• _Textausschnitt_
┄┄┄┄┄┄┄┄┄┄┄┄┄┄┄┄┄┄┄┄

Grundriss EG – für die Stadthäuser an der Christianstraße ist dies durch den Höhenversprung das 1. OG © Ute Piroeth Architektur

Damit das gesamte Quartier autofrei bleiben kann, ist für die Fahrzeuge der Bewohner eine Tiefgarage geplant, die von der Christianstraße aus ebenerdig angefahren wird. Das Gelände bleibt für Fußgänger auf der historischen Achse des Kopfsteinpflasterwegs durchlässig und stellt eine direkte Anbindung an den Leo-Amann-Park her. Parallel dazu läuft ein linearer Spielplatz, eine Art Spielstraße mit Kletter- und Hüpfgeräten, die in dieser Form durchzusetzen die Architekten viel Einsatz gekostet hat. Diese und alle weiteren Freiflächen des Quartiers erzeugen ein harmonisches Gesamtbild, in dem Offenheit und Privatheit so sorgsam ausbalanciert sind.

In den Ansichten gut ablesbar ist das Gefälle von 3 Metern, das Ute Piroeth in den Entwurf integriert hat © Ute Piroeth Architektur

Weitblick

An seiner Südseite, wo das Grundstück auch an einen Parkplatz grenzt, schließt der viergeschossige freifinanzierte Gebäuderiegel mit dem Namen Weitblick den Blockrand des neuen Quartiers, denn von den Terrassen und Balkonen der obersten Geschosse bietet sich den Bewohnern ein einmaliger Blick über Ehrenfeld bis zum Stadtrand. Aus der besonderen Lage und Situation des Ortes heraus entwickelten die Architekten 29 zwei bis sechs Zimmer großen Eigentumswohnungen mit zeitgemäßen Grundrissen, teilweise auch Splitlevels, so dass eine vielfältige und flexible Raumorganisation möglich ist.

An der nach außen gerichteten langen Flanke des hellgrün geputzten Baukörpers gibt es vorgehängte Balkone. Die großen Fensterflächen nehmen die Süd-Westsonne auf, wodurch eine gute Belichtung bis in die Tiefe der Wohnungen gesichert ist. Die bis an die Ziegelmauer auf der Grundstücksgrenze geführten Privatgärten im Stadtformat sind den Erdgeschosswohnungen zugeordnet. Auf der Nord-Ost-Seite wurden in der obersten Etage terrassenartige Dachgärten in das Gebäude eingeschnitten, private Freibereiche mit einem schönen Blick über das gesamte Quartier.

┄┄┄┄┄┄┄┄┄┄┄┄┄┄┄┄┄┄┄┄

• _Zu prüfende Daten_

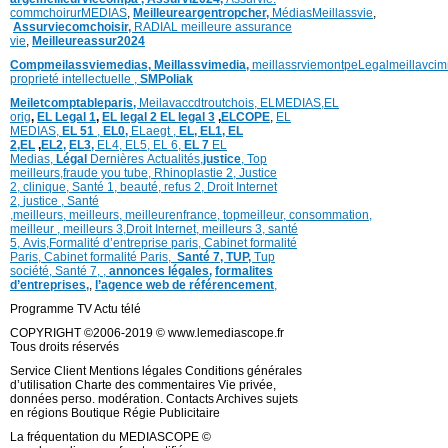
commchoirurMEDIAS
,
Meilleureargentropcher,
Médias
Meillassvie
,
Assurviecomchoisir,
RADIAL meilleure assurance
vie
,
Meilleureassur2024
Compmeilassviemedias,
Meillassvimedia,
meillassrviemontpe
Legalmeillavci
proprieté intellectuelle
,
SMPoliak
Meiletcomptableparis,
Meilavaccdtroutchois,
ELMEDIAS,
EL
orig
,
EL Legal 1
,
EL legal 2
EL legal 3
,
ELCOPE
,
EL
MEDIAS,
EL 51
,
EL0,
ELaegt ,
EL,
EL1,
EL
2,
EL
,
EL2,
EL3,
EL4,
EL5,
EL 6,
EL 7
EL
Medias,
Légal
Dernières
Actualités,
justice
,
Top
meilleurs
,
fraude you tube
,
Rhinoplastie 2
,
Justice
2
,
clinique
,
Santé 1
, beauté,
refus 2
,
Droit Internet
2
,
justice
, Santé
,
meilleurs
,
meilleurs
,
meilleurenfrance,
topmeilleur,
consommation
,
meilleur ,
meilleurs 3,
Droit Internet
,
meilleurs 3,
santé
5,
Avis
,
Formalité d’entreprise paris,
Cabinet formalité
Paris,
Cabinet formalité Paris,
Santé 7, TUP,
Tup
société,
Santé 7
,
,
annonces légales,
formalites
d’entreprises,
,
l’agence web de référencement
,
Programme TV Actu télé
COPYRIGHT ©2006-2019 © www.lemediascope.fr
Tous droits réservés
Service Client Mentions légales Conditions générales
d’utilisation Charte des commentaires Vie privée,
données perso. modération. Contacts Archives sujets
en régions Boutique Régie Publicitaire
La fréquentation du MEDIASCOPE ©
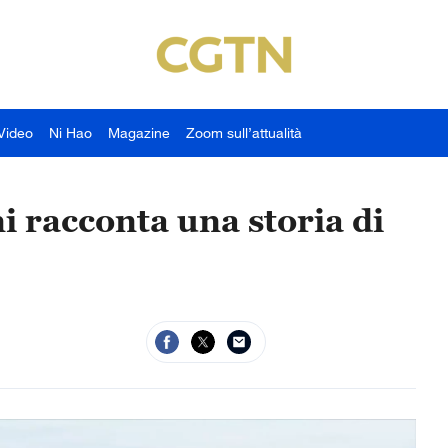
Video
Ni Hao
Magazine
Zoom sull’attualità
ni racconta una storia di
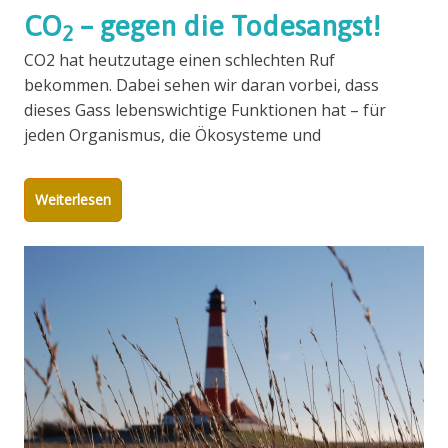
CO
– gegen die Todesangst!
2
CO2 hat heutzutage einen schlechten Ruf
bekommen. Dabei sehen wir daran vorbei, dass
dieses Gass lebenswichtige Funktionen hat – für
jeden Organismus, die Ökosysteme und
Weiterlesen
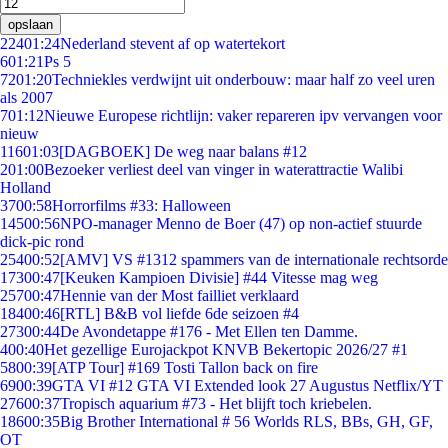
opslaan
224
01:24
Nederland stevent af op watertekort
6
01:21
Ps 5
72
01:20
Techniekles verdwijnt uit onderbouw: maar half zo veel uren
als 2007
7
01:12
Nieuwe Europese richtlijn: vaker repareren ipv vervangen voor
nieuw
116
01:03
[DAGBOEK] De weg naar balans #12
2
01:00
Bezoeker verliest deel van vinger in waterattractie Walibi
Holland
37
00:58
Horrorfilms #33: Halloween
145
00:56
NPO-manager Menno de Boer (47) op non-actief stuurde
dick-pic rond
254
00:52
[AMV] VS #1312 spammers van de internationale rechtsorde
173
00:47
[Keuken Kampioen Divisie] #44 Vitesse mag weg
257
00:47
Hennie van der Most failliet verklaard
184
00:46
[RTL] B&B vol liefde 6de seizoen #4
273
00:44
De Avondetappe #176 - Met Ellen ten Damme.
4
00:40
Het gezellige Eurojackpot KNVB Bekertopic 2026/27 #1
58
00:39
[ATP Tour] #169 Tosti Tallon back on fire
69
00:39
GTA VI #12 GTA VI Extended look 27 Augustus Netflix/YT
276
00:37
Tropisch aquarium #73 - Het blijft toch kriebelen.
186
00:35
Big Brother International # 56 Worlds RLS, BBs, GH, GF,
OT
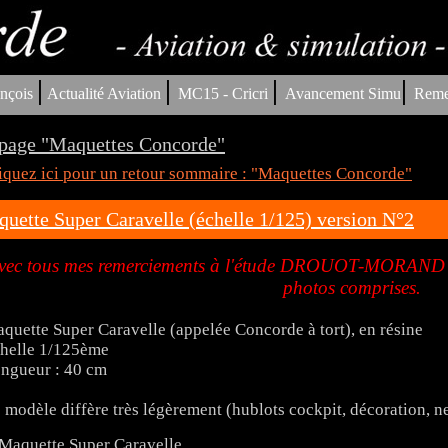
|
|
|
|
nçois
Actualité Aviation
MC15 - Cricri
Avancement Simu
Reme
page "Maquettes Concorde"
iquez ici pour un retour sommaire : "Maquettes Concorde"
uette Super Caravelle (échelle 1/125) version N°2
vec tous mes remerciements à l'étude DROUOT-MORAND po
photos comprises.
quette Super Caravelle (appelée Concorde à tort), en résine
helle 1/125ème
ngueur : 40 cm
 modèle diffère très légèrement (hublots cockpit, décoration, nez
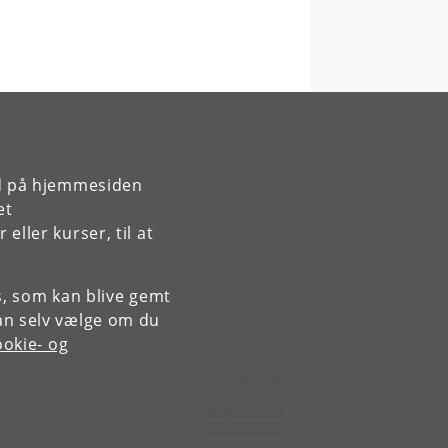
rd på hjemmesiden
et
ller kurser, til at
es, som kan blive gemt
an selv vælge om du
okie- og
Kontakt:
Niels Bohr Institutet
NBI
@
nbi
.
ku
.
dk
Tlf:
+45 35 32 79 00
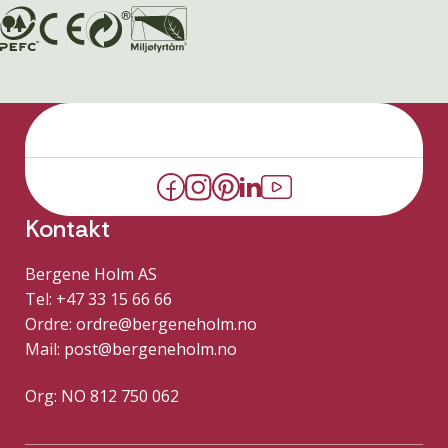
Kontakt
Bergene Holm AS
Tel: +47 33 15 66 66
Ordre:
ordre@bergeneholm.no
Mail:
post@bergeneholm.no
Org: NO 812 750 062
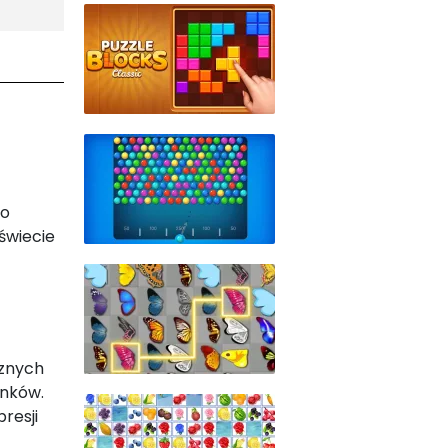
to
świecie
cznych
unków.
resji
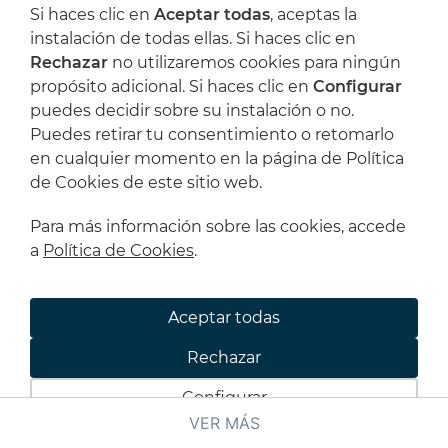
Si haces clic en
Aceptar todas
, aceptas la
instalación de todas ellas. Si haces clic en
Rechazar
no utilizaremos cookies para ningún
propósito adicional. Si haces clic en
Configurar
puedes decidir sobre su instalación o no.
Puedes retirar tu consentimiento o retomarlo
en cualquier momento en la página de Política
de Cookies de este sitio web.
Para más información sobre las cookies, accede
a
Política de Cookies
.
B-LÁPIZ GRAFITO FABER CASTELL 9000
1,28 €
Aceptar todas
Rechazar
Configurar
VER MÁS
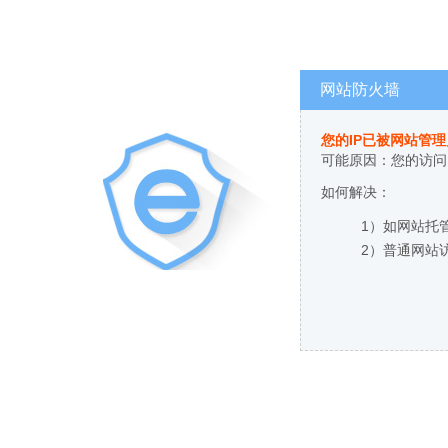
网站防火墙
您的IP已被网站管
可能原因：您的访问
如何解决：
1）如网站托
2）普通网站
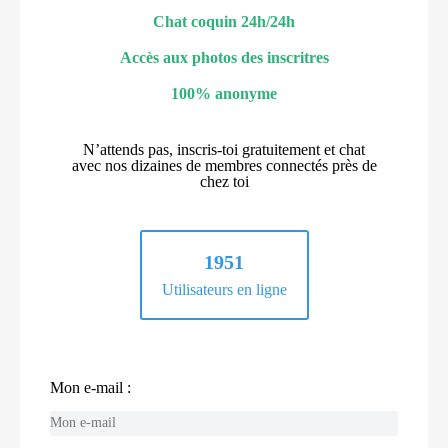
Chat coquin 24h/24h
Accès aux photos des inscritres
100% anonyme
N’attends pas, inscris-toi gratuitement et chat
avec nos dizaines de membres connectés près de
chez toi
1951
Utilisateurs en ligne
Mon e-mail :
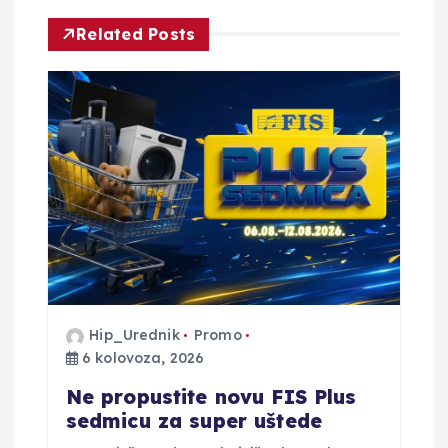
c
Related Posts
i
j
a
o
b
j
Hip_Urednik
Promo
6 kolovoza, 2026
a
Ne propustite novu FIS Plus
v
sedmicu za super uštede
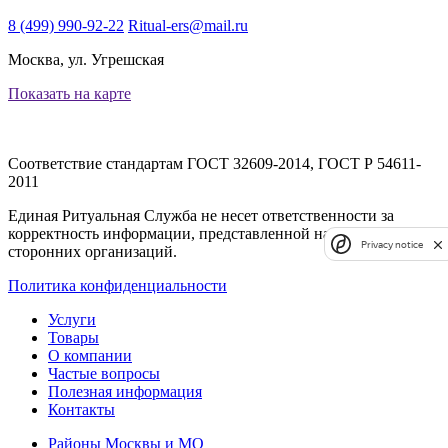
8 (499) 990-92-22
Ritual-ers@mail.ru
Москва, ул. Угрешская
Показать на карте
Соответствие стандартам
ГОСТ 32609-2014, ГОСТ Р 54611-
2011
Единая Ритуальная Служба не несет ответственности за
корректность информации, представленной на сайтах
Privacy notice
сторонних организаций.
Политика конфиденциальности
Услуги
Товары
О компании
Частые вопросы
Полезная информация
Контакты
Районы Москвы и МО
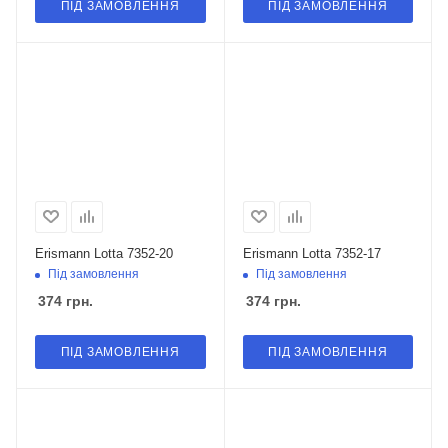
ПІД ЗАМОВЛЕННЯ
ПІД ЗАМОВЛЕННЯ
Erismann Lotta 7352-20
Erismann Lotta 7352-17
Під замовлення
Під замовлення
374
грн.
374
грн.
ПІД ЗАМОВЛЕННЯ
ПІД ЗАМОВЛЕННЯ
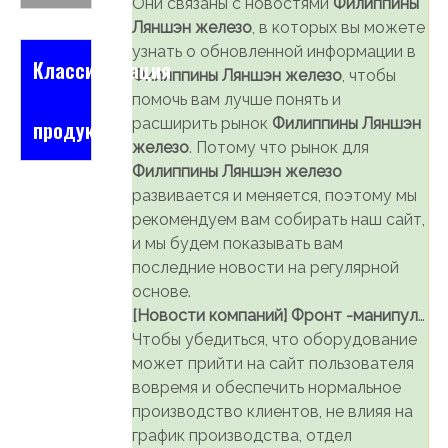
Они связаны с новостями
Филиппины
Ляншэн железо
, в которых вы можете
узнать о обновленной информации в
Классификация
Филиппины Ляншэн железо
, чтобы
помочь вам лучше понять и
расширить рынок
Филиппины Ляншэн
продукта
железо
. Потому что рынок для
Филиппины Ляншэн железо
развивается и меняется, поэтому мы
рекомендуем вам собирать наш сайт,
и мы будем показывать вам
последние новости на регулярной
основе.
[
Новости компаний
]
Фронт -манипулятор печи на Филиппины Liansheng Iron and Steel
Чтобы убедиться, что оборудование
может прийти на сайт пользователя
вовремя и обеспечить нормальное
производство клиентов, не влияя на
график производства, отдел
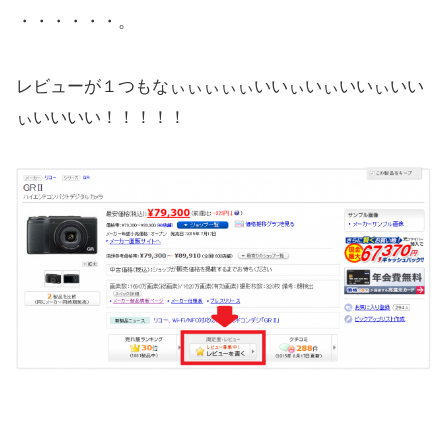
・・・・・・。
レビューが１つもなぃぃぃぃぃいいぃいぃいいぃいい
ぃいいいい！！！！！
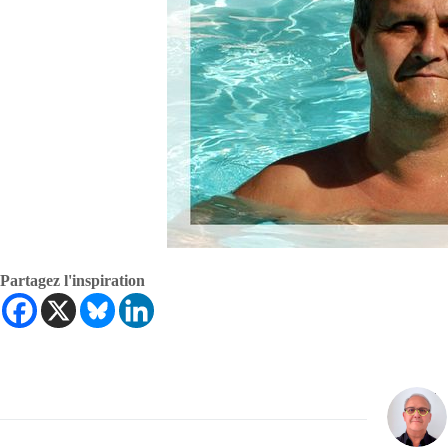
Partagez l'inspiration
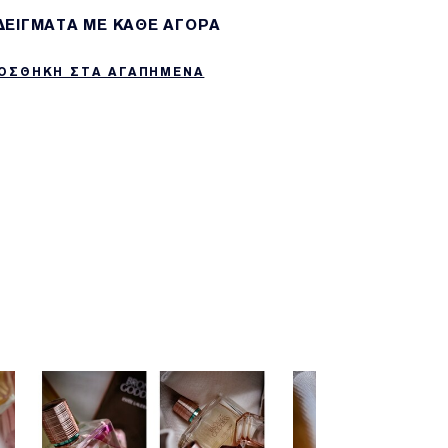
 ΔΕΙΓΜΑΤΑ ΜΕ ΚΑΘΕ ΑΓΟΡΑ
ΟΣΘΗΚΗ ΣΤΑ ΑΓΑΠΗΜΕΝΑ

┄┄┄┄┄┄┄┄┄┄┄┄┄┄┄┄┄┄┄┄

• _Arbeitsaufträge_
[1] Warum ist laut dem Textausschnitt über das neue Wohnquartier eine Tiefgarage für die Fahrzeuge der Bewohner geplant? Antworte in ein bis drei Sätzen.
[2] Zitiere die Datensätze von ihrem Anfang an und hör nach der Zeile mit „Weiterlesen“ auf. Lass die Bilder in deiner Antwort weg.
Der Textausschnitt und die Datensätze haben nichts miteinander zu tun.

• _Lösungen_
[1] Die Tiefgarage ist geplant, damit das gesamte Quartier autofrei bleiben kann. Man fährt sie ebenerdig von der Christianstraße aus an.

[2]
commchoirurMEDIAS
,
Meilleureargentropcher,
Médias
Meillassvie
,
Assurviecomchoisir,
RADIAL meilleure assurance
vie
,
Meilleureassur2024
Compmeilassviemedias,
Meillassvimedia,
meillassrviemontpe
Legalmeillavci
proprieté intellectuelle
,
SMPoliak
Meiletcomptableparis,
Meilavaccdtroutchois,
ELMEDIAS,
EL
orig
,
EL Legal 1
,
EL legal 2
EL legal 3
,
ELCOPE
,
EL
MEDIAS,
EL 51
,
EL0,
ELaegt ,
EL,
EL1,
EL
2,
EL
,
EL2,
EL3,
EL4,
EL5,
EL 6,
EL 7
EL
Medias,
Légal
Dernières
Actualités,
justice
,
Top
meilleurs
,
fraude you tube
,
Rhinoplastie 2
,
Justice
2
,
clinique
,
Santé 1
, beauté,
refus 2
,
Droit Internet
2
,
justice
, Santé
,
meilleurs
,
meilleurs
,
meilleurenfrance,
topmeilleur,
consommation
,
meilleur ,
meilleurs 3,
Droit Internet
,
meilleurs 3,
santé
5,
Avis
,
Formalité d’entreprise paris,
Cabinet formalité
Paris,
Cabinet formalité Paris,
Santé 7, TUP,
Tup
société,
Santé 7
,
,
annonces légales,
formalites
d’entreprises,
,
l’agence web de référencement
,
Programme TV Actu télé
COPYRIGHT ©2006-2019 © www.lemediascope.fr
Tous droits réservés
Service Client Mentions légales Conditions générales
d’utilisation Charte des commentaires Vie privée,
données perso. modération. Contacts Archives sujets
en régions Boutique Régie Publicitaire
La fréquentation du MEDIASCOPE ©
Video
Ni Hao
Magazine
Zoom sull’attualità
ni racconta una storia di
CO
– gegen die Todesangst!
2
CO2 hat heutzutage einen schlechten Ruf
bekommen. Dabei sehen wir daran vorbei, dass
dieses Gass lebenswichtige Funktionen hat – für
jeden Organismus, die Ökosysteme und
Weiterlesen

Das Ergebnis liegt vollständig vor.